A simple model in economics is that of demand and supply. Through the price mechanism, signals are sent between consumers and producers and this interaction results in an equilibrium market price and quantity. However, what happens when the market for a good or service is in disequilibrium?
When a market is in equilibrium, demand equals supply. However, as we discussed in a previous blog concerning baby milk in China (see Milking the economy), markets are not always in equilibrium. If demand exceeds supply, a shortage will emerge and to eliminate this, the price must rise. If, on the other hand, supply exceeds demand, there will be an excess supply and thus the price must fall to restore equilibrium.
The market in question here is toilet paper in Venezuela!
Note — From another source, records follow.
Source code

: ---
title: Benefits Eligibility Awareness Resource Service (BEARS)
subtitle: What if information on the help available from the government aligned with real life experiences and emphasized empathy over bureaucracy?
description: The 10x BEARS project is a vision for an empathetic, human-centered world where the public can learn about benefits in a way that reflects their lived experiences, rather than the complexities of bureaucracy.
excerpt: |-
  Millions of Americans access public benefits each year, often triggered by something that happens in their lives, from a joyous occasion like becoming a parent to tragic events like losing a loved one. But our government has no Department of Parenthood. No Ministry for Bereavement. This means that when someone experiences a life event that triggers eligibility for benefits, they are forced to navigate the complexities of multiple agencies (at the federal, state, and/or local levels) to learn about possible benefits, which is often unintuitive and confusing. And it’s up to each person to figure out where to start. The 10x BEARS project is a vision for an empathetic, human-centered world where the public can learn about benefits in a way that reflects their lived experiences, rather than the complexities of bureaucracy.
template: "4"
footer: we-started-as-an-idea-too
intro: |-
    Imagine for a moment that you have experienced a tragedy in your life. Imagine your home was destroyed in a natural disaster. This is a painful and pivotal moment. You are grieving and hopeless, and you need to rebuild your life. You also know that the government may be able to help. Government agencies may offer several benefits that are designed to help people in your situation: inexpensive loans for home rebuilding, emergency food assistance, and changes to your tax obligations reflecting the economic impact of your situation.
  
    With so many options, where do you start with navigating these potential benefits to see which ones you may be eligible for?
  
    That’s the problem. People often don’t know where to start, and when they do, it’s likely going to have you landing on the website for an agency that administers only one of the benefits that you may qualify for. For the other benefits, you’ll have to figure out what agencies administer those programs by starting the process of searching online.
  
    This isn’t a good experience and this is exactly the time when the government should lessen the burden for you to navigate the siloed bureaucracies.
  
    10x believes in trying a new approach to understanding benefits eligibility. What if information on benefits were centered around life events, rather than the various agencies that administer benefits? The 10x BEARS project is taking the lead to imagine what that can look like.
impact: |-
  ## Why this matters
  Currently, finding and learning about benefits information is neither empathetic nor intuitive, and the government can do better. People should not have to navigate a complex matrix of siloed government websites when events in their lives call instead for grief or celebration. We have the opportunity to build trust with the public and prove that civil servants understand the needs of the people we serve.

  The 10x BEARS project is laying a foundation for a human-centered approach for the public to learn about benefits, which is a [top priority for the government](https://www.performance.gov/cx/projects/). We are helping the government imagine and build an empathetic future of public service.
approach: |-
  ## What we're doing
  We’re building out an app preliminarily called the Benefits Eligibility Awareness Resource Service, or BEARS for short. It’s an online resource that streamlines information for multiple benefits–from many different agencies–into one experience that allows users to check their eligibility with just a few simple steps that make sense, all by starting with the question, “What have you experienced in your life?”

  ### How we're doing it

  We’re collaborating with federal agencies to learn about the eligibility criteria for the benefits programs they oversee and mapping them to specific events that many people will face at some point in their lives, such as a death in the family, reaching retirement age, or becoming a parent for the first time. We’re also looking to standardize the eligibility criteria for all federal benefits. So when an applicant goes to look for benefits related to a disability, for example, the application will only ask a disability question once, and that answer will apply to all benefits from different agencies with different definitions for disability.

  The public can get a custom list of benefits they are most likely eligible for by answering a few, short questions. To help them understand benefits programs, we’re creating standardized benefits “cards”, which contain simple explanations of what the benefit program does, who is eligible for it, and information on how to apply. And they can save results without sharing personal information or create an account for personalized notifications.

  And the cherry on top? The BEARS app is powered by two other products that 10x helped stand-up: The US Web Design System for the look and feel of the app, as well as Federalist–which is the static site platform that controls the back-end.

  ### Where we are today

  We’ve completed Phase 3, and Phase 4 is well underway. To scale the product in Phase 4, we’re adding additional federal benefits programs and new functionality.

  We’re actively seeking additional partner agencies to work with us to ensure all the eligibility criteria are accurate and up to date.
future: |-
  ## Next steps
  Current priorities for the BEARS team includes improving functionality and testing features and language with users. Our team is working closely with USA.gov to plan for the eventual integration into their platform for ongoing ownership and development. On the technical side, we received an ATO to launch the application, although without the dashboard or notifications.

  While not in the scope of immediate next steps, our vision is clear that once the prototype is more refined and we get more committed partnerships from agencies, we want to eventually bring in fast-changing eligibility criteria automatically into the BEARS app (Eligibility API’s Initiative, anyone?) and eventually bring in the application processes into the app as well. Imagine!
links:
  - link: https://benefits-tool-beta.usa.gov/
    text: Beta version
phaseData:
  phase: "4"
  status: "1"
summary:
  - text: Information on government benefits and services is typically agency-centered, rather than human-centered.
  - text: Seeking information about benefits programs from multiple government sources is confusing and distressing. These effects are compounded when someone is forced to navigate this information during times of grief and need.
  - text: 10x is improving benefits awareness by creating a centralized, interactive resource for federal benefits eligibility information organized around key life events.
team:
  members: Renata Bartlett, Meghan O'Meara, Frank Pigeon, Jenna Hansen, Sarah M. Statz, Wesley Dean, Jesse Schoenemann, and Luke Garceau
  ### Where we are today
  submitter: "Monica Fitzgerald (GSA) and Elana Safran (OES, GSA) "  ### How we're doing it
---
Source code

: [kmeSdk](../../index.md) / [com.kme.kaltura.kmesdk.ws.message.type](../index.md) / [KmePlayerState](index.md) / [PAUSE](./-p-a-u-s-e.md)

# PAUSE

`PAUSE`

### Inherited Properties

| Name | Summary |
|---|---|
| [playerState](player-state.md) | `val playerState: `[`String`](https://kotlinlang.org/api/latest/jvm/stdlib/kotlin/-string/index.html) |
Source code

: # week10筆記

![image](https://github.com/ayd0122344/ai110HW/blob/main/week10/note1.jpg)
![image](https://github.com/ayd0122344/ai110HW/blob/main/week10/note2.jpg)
A severe shortage of this product has emerged in recent months, with shops running out of supplies. In a bid to relieve this shortage, the country’s Minister of Commerce has received approval for a $79 million credit, which can be used to import this basic product in short supply. Fifty million rolls will be imported to help fill the shortage that has emerged. The shortage is not just a problem for toilet paper, but also across a range of basic consumer goods. The article from Reuters comments that:
The government says the toilet paper shortages, like others, are the results of panicked buying and unscrupulous merchants hoarding the goods to artificially inflate prices.
Opposition critics say the problem is caused by the currency controls, created a decade ago by late socialist leader Hugo Chavez, and years of nationalizations that weakened private industry and left businesses unwilling to invest.
With shortages across a variety of products, the President has begun to work closely with business leaders to address this situation. The following articles consider this basic market, the intervention and consequences.
Venezuela hopes to wipe out toilet paper shortage by importing 50m rolls The Guardian (16/5/13)
Venezuela ends toilet paper shortage BBC News (22/5/13)
With even toilet paper scarce, Venezuelan president warms to business Reuters, Eyanir Chinea (22/5/13)
Toilet paper shortage in Venezuela to end after lawmakers back plans to import 39 million rolls Huffington Post, Sara Nelson (22/5/13)
Venezuela’s toilet paper shortage ended; 3 other basic goods that went scarce in the country International Business Times, Patricia Rey Mallen (22/5/13)
- Using a demand and supply diagram, explain how equilibrium is determined in a free market.
- Illustrate the shortage described in the aticles on your above demand and supply diagram. How should the price mechanism adjust?
- What types of government intervention have led to the shortages of such basic consumer goods?
- How have currency controls created a problem for Venezuela?
- With an increase in imported products, what impact might there be on Venezuela’s exchange rate and on its balance of payments?